Required work: Output all of the records word for word and drop the images.

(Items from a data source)
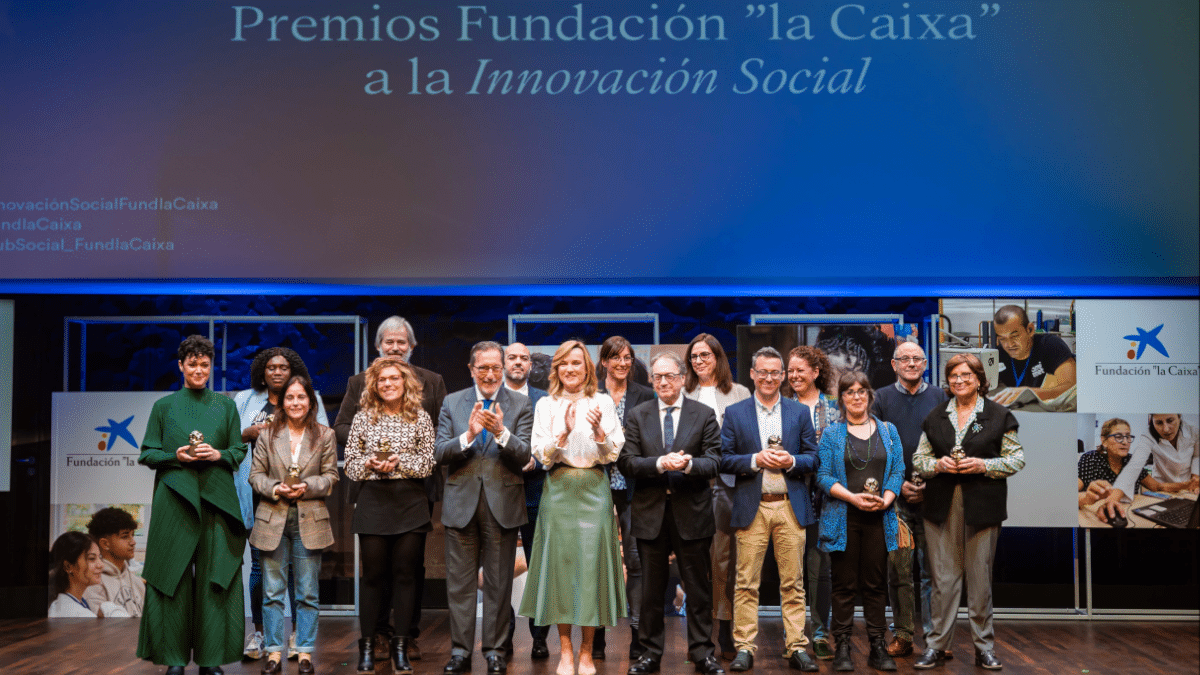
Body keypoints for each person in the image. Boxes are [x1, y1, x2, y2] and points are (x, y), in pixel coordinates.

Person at [333, 315, 446, 661]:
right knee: (375, 570)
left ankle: (407, 636)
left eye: (401, 343)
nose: (395, 349)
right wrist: (370, 456)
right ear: (379, 347)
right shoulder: (359, 384)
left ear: (411, 347)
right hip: (371, 491)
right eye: (389, 343)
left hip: (415, 492)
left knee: (409, 568)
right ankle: (377, 634)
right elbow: (342, 430)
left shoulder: (432, 381)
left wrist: (402, 462)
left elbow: (439, 437)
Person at [137, 334, 248, 675]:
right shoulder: (164, 407)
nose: (199, 370)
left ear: (210, 367)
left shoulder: (225, 406)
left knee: (215, 579)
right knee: (173, 577)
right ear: (181, 366)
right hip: (175, 500)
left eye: (205, 365)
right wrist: (176, 456)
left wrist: (218, 454)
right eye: (193, 364)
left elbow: (238, 450)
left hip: (217, 499)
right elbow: (147, 453)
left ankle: (210, 659)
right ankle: (173, 659)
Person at [518, 340, 626, 675]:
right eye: (564, 363)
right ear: (557, 369)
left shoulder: (603, 402)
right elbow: (542, 455)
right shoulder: (546, 405)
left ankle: (586, 652)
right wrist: (562, 433)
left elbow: (612, 454)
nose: (570, 369)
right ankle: (564, 650)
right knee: (562, 572)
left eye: (576, 363)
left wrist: (597, 431)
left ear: (587, 368)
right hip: (559, 489)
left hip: (594, 487)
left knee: (590, 571)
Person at [911, 353, 1024, 670]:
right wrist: (937, 465)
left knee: (979, 581)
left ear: (979, 379)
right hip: (940, 506)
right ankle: (936, 646)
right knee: (943, 581)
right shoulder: (935, 417)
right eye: (953, 376)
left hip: (983, 506)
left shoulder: (1000, 415)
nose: (959, 381)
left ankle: (983, 647)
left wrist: (983, 465)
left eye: (965, 375)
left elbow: (1016, 460)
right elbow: (920, 461)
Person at [618, 352, 725, 675]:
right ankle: (650, 654)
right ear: (652, 380)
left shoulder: (703, 414)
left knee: (698, 588)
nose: (663, 382)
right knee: (651, 590)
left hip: (692, 513)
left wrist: (689, 465)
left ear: (681, 378)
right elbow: (627, 462)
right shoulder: (637, 415)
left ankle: (703, 653)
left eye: (669, 376)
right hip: (650, 515)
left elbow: (715, 461)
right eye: (657, 376)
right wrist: (659, 464)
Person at [719, 346, 820, 673]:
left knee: (794, 583)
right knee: (745, 583)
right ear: (752, 374)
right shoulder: (736, 413)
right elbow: (724, 458)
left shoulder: (798, 412)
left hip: (791, 508)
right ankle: (745, 647)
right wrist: (754, 460)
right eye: (762, 372)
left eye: (775, 372)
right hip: (753, 508)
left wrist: (791, 460)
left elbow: (813, 457)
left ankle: (796, 646)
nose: (768, 378)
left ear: (782, 376)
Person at [435, 341, 533, 675]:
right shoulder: (452, 402)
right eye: (483, 368)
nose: (490, 374)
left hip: (502, 504)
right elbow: (439, 453)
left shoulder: (520, 403)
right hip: (460, 505)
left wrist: (501, 432)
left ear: (503, 367)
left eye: (495, 367)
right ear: (471, 369)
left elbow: (524, 455)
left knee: (498, 583)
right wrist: (469, 434)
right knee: (460, 585)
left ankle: (495, 652)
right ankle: (460, 652)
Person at [234, 347, 329, 660]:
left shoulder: (307, 404)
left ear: (294, 373)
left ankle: (296, 637)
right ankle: (261, 634)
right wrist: (250, 433)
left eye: (283, 367)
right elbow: (231, 440)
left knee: (299, 575)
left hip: (303, 501)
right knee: (261, 569)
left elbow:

Expected answer:
Body keypoints for each person in the image. Boxes are [x1, y1, x2, y2] and points are (x, y), in pixel coordinates.

Person at [333, 315, 446, 661]:
right knee: (375, 570)
left ankle: (407, 636)
left eye: (401, 343)
nose: (395, 349)
right wrist: (370, 456)
right ear: (379, 347)
right shoulder: (359, 384)
left ear: (411, 347)
right hip: (371, 491)
right eye: (389, 343)
left hip: (415, 492)
left knee: (409, 568)
right ankle: (377, 634)
right elbow: (342, 430)
left shoulder: (432, 381)
left wrist: (402, 462)
left elbow: (439, 437)
Person at [137, 334, 248, 675]:
right shoulder: (164, 407)
nose: (199, 370)
left ear: (210, 367)
left shoulder: (225, 406)
left knee: (215, 579)
right knee: (173, 577)
right ear: (181, 366)
right hip: (175, 500)
left eye: (205, 365)
right wrist: (176, 456)
left wrist: (218, 454)
right eye: (193, 364)
left elbow: (238, 450)
left hip: (217, 499)
right elbow: (147, 453)
left ankle: (210, 659)
right ankle: (173, 659)
Person at [518, 340, 626, 675]:
right eye: (564, 363)
right ear: (557, 369)
left shoulder: (603, 402)
right elbow: (542, 455)
right shoulder: (546, 405)
left ankle: (586, 652)
right wrist: (562, 433)
left elbow: (612, 454)
nose: (570, 369)
right ankle: (564, 650)
right knee: (562, 572)
left eye: (576, 363)
left wrist: (597, 431)
left ear: (587, 368)
right hip: (559, 489)
left hip: (594, 487)
left knee: (590, 571)
Person at [911, 353, 1024, 670]:
right wrist: (937, 465)
left knee: (979, 581)
left ear: (979, 379)
right hip: (940, 506)
right ankle: (936, 646)
right knee: (943, 581)
right shoulder: (935, 417)
right eye: (953, 376)
left hip: (983, 506)
left shoulder: (1000, 415)
nose: (959, 381)
left ankle: (983, 647)
left wrist: (983, 465)
left eye: (965, 375)
left elbow: (1016, 460)
right elbow: (920, 461)
Person at [618, 352, 725, 675]:
right ankle: (650, 654)
right ear: (652, 380)
left shoulder: (703, 414)
left knee: (698, 588)
nose: (663, 382)
right knee: (651, 590)
left hip: (692, 513)
left wrist: (689, 465)
left ear: (681, 378)
right elbow: (627, 462)
right shoulder: (637, 415)
left ankle: (703, 653)
left eye: (669, 376)
right hip: (650, 515)
left elbow: (715, 461)
right eye: (657, 376)
right wrist: (659, 464)
Person at [719, 346, 820, 673]:
left knee: (794, 583)
right knee: (745, 583)
right ear: (752, 374)
right shoulder: (736, 413)
right elbow: (724, 458)
left shoulder: (798, 412)
left hip: (791, 508)
right ankle: (745, 647)
right wrist: (754, 460)
right eye: (762, 372)
left eye: (775, 372)
right hip: (753, 508)
left wrist: (791, 460)
left elbow: (813, 457)
left ankle: (796, 646)
nose: (768, 378)
left ear: (782, 376)
Person at [435, 341, 533, 675]:
right shoulder: (452, 402)
right eye: (483, 368)
nose: (490, 374)
left hip: (502, 504)
right elbow: (439, 453)
left shoulder: (520, 403)
right hip: (460, 505)
left wrist: (501, 432)
left ear: (503, 367)
left eye: (495, 367)
right ear: (471, 369)
left elbow: (524, 455)
left knee: (498, 583)
right wrist: (469, 434)
right knee: (460, 585)
left ankle: (495, 652)
right ankle: (460, 652)
Person at [234, 347, 329, 660]:
left shoulder: (307, 404)
left ear: (294, 373)
left ankle: (296, 637)
right ankle: (261, 634)
right wrist: (250, 433)
left eye: (283, 367)
right elbow: (231, 440)
left knee: (299, 575)
left hip: (303, 501)
right knee: (261, 569)
left elbow:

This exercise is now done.